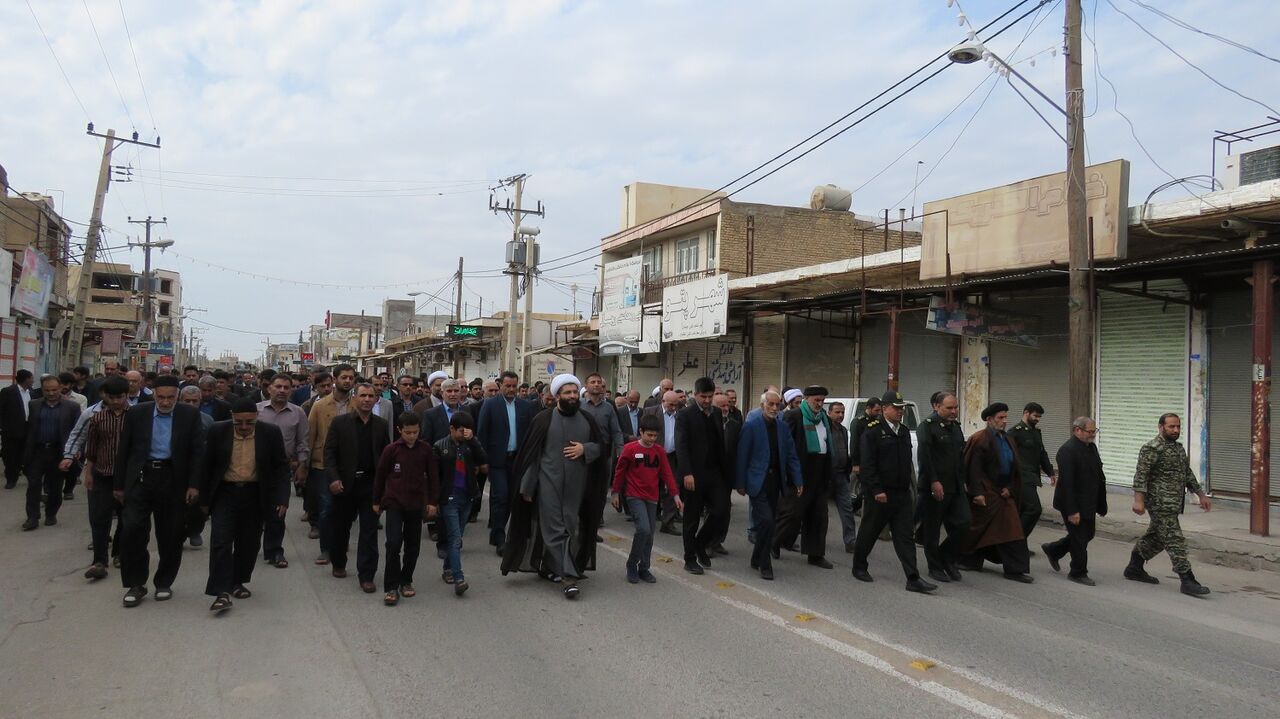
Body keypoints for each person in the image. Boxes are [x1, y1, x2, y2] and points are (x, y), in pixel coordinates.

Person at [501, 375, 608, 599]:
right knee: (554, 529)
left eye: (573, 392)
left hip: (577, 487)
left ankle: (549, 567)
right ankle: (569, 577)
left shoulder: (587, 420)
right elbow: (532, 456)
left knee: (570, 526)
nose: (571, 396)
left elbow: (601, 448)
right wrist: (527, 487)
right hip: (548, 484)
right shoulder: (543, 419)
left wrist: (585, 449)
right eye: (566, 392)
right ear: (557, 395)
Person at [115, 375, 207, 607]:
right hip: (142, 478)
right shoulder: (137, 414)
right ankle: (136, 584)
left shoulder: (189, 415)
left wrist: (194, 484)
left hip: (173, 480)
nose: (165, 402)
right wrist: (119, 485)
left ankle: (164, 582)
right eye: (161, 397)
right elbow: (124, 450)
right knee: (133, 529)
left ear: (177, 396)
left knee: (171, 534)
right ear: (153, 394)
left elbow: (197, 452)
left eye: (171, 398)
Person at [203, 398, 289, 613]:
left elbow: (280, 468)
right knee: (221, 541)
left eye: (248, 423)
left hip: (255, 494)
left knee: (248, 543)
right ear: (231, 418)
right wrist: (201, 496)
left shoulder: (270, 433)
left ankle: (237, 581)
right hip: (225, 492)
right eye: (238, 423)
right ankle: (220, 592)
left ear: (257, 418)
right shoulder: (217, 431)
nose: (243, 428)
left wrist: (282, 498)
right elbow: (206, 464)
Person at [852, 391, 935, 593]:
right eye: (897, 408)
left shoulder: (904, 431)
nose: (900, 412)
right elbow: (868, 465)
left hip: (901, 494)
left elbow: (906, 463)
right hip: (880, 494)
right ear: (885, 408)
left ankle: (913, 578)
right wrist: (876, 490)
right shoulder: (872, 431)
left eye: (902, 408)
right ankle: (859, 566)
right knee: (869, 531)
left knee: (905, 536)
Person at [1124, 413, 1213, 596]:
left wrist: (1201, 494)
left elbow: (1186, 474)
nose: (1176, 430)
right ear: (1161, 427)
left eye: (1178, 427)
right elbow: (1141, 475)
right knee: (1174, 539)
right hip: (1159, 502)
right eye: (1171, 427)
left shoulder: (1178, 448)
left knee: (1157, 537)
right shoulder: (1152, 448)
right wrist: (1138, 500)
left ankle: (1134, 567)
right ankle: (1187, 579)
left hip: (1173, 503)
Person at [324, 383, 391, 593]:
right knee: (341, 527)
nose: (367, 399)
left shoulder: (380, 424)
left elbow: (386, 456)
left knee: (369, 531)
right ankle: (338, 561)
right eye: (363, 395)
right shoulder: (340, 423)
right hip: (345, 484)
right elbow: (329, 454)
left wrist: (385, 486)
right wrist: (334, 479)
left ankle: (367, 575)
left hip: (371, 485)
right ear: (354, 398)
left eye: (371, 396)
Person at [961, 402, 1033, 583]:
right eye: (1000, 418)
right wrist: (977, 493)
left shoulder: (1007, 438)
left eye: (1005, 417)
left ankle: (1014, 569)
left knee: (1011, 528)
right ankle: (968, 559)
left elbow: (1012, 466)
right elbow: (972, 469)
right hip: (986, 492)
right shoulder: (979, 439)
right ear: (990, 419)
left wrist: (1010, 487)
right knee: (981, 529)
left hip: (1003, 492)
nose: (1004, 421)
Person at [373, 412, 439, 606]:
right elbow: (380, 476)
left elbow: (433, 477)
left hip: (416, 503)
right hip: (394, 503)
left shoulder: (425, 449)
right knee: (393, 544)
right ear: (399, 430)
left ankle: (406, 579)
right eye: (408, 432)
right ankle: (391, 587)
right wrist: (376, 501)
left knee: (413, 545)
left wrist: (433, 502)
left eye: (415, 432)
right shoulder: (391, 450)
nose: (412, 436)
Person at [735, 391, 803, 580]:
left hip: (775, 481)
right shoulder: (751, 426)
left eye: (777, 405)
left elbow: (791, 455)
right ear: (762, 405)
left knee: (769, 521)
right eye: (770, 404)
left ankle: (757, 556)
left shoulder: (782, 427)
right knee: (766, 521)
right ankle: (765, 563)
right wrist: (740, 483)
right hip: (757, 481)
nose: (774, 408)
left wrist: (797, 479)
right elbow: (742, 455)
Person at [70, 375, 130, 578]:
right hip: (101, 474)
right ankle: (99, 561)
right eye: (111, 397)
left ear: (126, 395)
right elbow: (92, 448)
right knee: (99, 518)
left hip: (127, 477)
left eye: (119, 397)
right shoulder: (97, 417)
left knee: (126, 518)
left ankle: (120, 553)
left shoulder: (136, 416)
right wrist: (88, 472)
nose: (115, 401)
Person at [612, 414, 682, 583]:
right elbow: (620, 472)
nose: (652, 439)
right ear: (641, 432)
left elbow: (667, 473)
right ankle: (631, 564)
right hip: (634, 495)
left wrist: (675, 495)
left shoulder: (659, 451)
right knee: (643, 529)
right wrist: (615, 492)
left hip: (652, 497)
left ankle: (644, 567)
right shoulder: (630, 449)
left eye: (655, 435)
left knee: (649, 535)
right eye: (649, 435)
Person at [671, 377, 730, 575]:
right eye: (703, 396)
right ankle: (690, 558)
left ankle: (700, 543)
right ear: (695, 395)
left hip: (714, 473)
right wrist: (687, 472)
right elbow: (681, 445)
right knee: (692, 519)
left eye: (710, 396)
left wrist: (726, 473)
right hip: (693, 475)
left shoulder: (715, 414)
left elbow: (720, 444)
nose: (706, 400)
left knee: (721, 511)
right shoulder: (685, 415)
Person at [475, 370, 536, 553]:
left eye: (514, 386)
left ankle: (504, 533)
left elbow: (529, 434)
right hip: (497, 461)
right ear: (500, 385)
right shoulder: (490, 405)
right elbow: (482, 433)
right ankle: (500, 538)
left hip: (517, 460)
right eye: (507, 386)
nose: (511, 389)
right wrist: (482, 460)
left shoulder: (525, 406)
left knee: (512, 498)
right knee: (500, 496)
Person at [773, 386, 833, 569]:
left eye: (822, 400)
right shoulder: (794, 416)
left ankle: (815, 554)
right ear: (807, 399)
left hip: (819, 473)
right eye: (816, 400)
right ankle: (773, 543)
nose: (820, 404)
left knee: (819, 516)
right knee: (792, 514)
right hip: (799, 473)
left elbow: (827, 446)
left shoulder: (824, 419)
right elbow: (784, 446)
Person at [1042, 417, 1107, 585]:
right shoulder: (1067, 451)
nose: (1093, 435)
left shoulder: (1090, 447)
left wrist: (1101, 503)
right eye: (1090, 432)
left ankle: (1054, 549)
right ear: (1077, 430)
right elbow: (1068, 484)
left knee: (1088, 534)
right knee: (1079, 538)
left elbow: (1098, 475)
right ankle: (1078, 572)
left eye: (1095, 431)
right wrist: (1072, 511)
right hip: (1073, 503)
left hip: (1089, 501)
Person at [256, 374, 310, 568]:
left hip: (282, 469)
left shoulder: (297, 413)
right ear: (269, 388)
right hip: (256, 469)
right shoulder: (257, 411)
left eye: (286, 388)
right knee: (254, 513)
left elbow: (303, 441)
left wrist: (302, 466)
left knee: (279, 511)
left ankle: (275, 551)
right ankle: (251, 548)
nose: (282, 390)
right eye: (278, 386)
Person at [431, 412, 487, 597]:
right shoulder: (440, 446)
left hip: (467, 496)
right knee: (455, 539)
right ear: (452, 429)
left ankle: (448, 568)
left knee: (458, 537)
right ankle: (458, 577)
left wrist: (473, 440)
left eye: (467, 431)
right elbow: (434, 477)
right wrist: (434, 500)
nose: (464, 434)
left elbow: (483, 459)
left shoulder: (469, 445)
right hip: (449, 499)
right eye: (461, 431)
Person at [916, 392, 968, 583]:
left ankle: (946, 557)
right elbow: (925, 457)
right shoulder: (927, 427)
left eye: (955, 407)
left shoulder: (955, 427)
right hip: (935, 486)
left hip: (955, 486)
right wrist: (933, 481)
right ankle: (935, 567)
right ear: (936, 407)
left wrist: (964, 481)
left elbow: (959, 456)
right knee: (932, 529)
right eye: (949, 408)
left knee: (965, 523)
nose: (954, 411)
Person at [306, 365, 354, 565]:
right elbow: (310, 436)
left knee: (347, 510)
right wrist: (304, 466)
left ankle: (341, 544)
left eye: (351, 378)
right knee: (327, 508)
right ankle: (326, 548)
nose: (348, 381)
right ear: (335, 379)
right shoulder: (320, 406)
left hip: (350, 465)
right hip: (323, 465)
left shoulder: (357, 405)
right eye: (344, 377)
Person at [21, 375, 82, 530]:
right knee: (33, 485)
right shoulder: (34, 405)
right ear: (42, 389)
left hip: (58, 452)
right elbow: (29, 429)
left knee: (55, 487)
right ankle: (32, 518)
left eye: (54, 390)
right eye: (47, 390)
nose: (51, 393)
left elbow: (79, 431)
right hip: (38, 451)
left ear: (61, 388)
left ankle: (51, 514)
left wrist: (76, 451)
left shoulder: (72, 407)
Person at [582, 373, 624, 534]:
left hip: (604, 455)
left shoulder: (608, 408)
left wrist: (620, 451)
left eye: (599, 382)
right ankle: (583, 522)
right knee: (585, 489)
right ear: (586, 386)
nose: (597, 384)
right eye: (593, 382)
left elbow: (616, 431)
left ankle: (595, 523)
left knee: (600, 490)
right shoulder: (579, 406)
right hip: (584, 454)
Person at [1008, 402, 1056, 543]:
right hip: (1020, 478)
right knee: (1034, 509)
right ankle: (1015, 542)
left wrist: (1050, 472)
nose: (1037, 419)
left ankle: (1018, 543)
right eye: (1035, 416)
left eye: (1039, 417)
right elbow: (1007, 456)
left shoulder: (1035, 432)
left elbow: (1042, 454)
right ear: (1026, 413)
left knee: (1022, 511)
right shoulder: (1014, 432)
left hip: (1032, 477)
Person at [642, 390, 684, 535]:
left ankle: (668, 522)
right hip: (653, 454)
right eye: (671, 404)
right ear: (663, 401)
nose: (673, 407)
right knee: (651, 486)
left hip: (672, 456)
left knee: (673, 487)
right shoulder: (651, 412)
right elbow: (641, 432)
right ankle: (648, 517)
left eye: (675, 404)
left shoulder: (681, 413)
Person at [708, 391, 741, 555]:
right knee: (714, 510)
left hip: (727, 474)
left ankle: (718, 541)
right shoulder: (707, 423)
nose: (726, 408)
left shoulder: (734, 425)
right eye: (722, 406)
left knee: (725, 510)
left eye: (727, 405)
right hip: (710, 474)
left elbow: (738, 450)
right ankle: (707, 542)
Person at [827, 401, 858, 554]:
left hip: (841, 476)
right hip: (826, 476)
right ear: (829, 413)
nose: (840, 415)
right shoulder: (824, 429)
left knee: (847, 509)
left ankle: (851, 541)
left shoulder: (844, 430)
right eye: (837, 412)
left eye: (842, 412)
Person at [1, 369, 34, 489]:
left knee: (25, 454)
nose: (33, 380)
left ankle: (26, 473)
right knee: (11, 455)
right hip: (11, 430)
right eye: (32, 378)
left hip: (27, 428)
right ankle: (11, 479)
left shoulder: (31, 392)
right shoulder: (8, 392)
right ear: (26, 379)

* * *

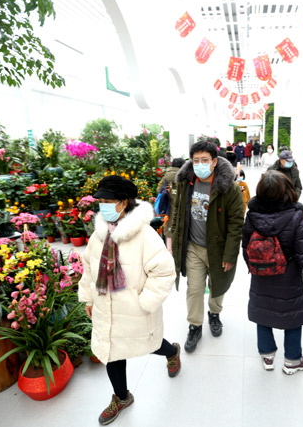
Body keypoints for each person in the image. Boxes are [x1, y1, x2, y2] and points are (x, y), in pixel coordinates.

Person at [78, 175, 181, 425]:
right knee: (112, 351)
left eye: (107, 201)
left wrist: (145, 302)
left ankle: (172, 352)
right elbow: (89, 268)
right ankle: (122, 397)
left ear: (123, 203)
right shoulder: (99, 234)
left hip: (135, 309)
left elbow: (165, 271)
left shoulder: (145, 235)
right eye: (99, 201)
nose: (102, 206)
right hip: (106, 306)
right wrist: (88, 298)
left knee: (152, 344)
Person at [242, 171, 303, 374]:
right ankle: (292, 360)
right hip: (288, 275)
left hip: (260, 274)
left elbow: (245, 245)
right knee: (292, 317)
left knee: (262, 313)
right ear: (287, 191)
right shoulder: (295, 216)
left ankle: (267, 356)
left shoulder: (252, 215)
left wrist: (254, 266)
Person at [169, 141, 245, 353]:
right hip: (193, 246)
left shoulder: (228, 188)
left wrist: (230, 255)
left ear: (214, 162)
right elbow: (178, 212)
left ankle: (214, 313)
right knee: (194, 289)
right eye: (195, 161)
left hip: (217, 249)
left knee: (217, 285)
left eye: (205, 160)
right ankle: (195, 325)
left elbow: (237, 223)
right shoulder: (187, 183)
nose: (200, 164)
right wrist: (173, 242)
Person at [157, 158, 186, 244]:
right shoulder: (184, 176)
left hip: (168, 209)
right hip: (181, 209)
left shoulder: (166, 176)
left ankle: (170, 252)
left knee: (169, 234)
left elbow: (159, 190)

[Activity] In the listing above, find the line containing "left elbow: (616, 431)" and the line containing "right hip: (653, 454)", then quote both, plus every line between them, exactly as written.

[Solution to this problem]
left elbow: (616, 431)
left ankle: (595, 523)
left knee: (600, 490)
right shoulder: (579, 406)
right hip: (584, 454)
Person at [1008, 402, 1056, 543]:
right hip: (1020, 478)
right knee: (1034, 509)
right ankle: (1015, 542)
left wrist: (1050, 472)
nose: (1037, 419)
left ankle: (1018, 543)
right eye: (1035, 416)
left eye: (1039, 417)
right elbow: (1007, 456)
left shoulder: (1035, 432)
left elbow: (1042, 454)
right ear: (1026, 413)
left knee: (1022, 511)
right shoulder: (1014, 432)
left hip: (1032, 477)
Person at [642, 390, 684, 535]:
left ankle: (668, 522)
right hip: (653, 454)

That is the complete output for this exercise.